Susan comes by her interest in design honestly — she says her mother loved to tinker with furniture placement, fabric selections, and accessories until she got a room just right. Her living area boasts thick tomes on designer and artist John Derian and fashion photographer Helmut Newton, and she’s quick to act when a piece catches her eye. She ordered the mixed-metal Sputnik-style chandelier over her glossy oak dining-room table immediately upon seeing it in a magazine; gut instinct also inspired the purchase of the guest room’s bronze-finished snake lamps.

These are among the few holdovers to make their way into the updated design, which aimed to brighten the space and make it more contemporary.

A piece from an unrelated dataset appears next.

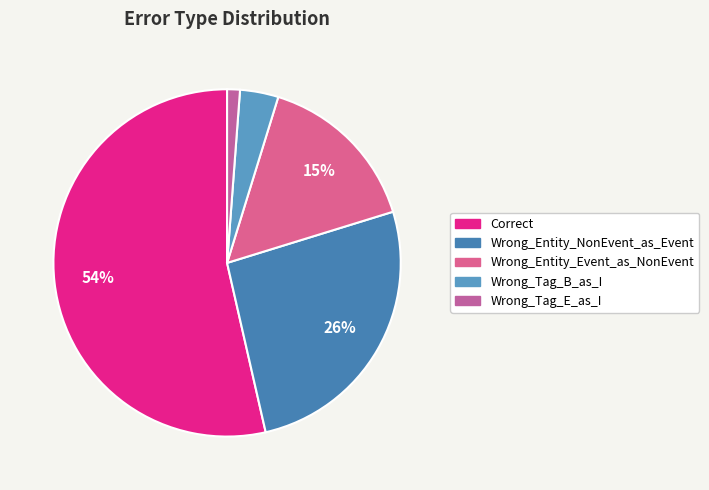

Rank the categories by value from lowest to highest.

Wrong_Tag_E_as_I, Wrong_Tag_B_as_I, Wrong_Entity_Event_as_NonEvent, Wrong_Entity_NonEvent_as_Event, Correct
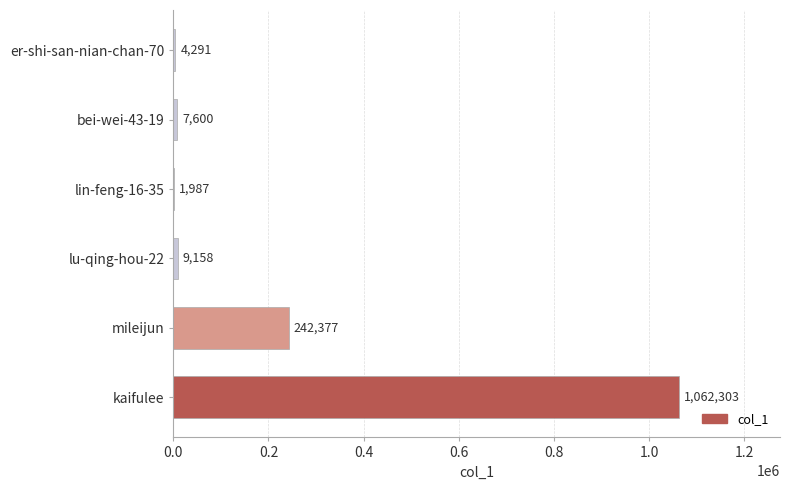

Count the number of categories in the chart.

6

Manganello added beams with a light, faux-woodgrain finish to soften the scale of the living room’s 24-foot ceiling; had the staircase and balustrade painted white and blanketed the treads in a pink-striped runner; and brought in Portland’s Chameleon Coatings to cover the black hardwood floors with distressed layers of beige and white paint. In the first-floor owner’s suite, an oversized lavender cotton-silk headboard pops against muted-yellow walls and a nubby ivory carpet. Modern touches, including a nickel-plated armoire and burnt-orange felted-wool side table, anticipated current trends. “Susan is ahead of the curve on design, and quality was really important to her,” Manganello says.

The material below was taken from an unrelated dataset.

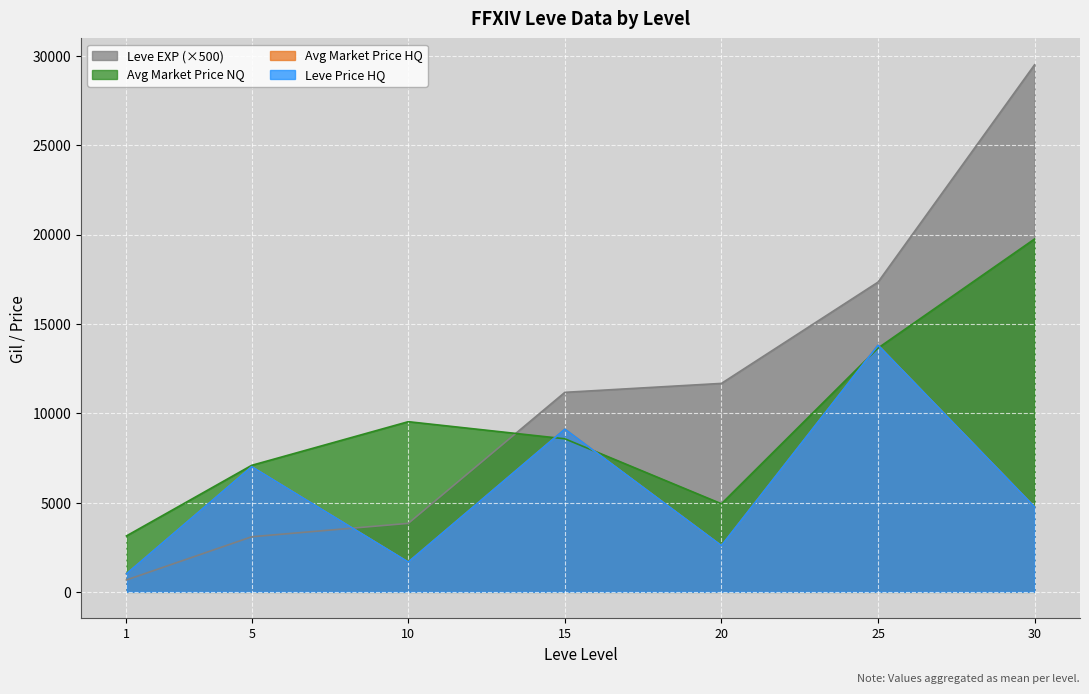

Is it true that currentAveragePriceHQ equals 518 at 1?

True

Upstairs in the white-shag-carpeted guest room, pale-pink walls play up the rosy tones in floral bedding, coordinating curtains from Home Remedies, and elaborate Hermès silk scarves framed by Falmouth’s Moss Galleries and displayed as artwork. Susan retained her whimsical approach to the guest bath, where the ceiling is painted the same crimson as the stylized dogs in the wallpaper. Black floral designs in the penny-tile floor and a black-framed mirror pick up their collars.

Appraising her surroundings from a tawny leather sectional in the living room, Susan looks with pride across the “cozy, casual” home she’s curated — a vibrant pixelated Stark rug here, an olive Ralph Lauren leather armchair there. “I love the color and I love the print, and I said, ‘That’s what I want,’” she says, gesturing toward the room’s lemony toile Roman shades. “Even if it didn’t match, that’s what I want. Because I don’t like matching things.” But, she adds with a shrug, “it just so happens that sometimes it matches.”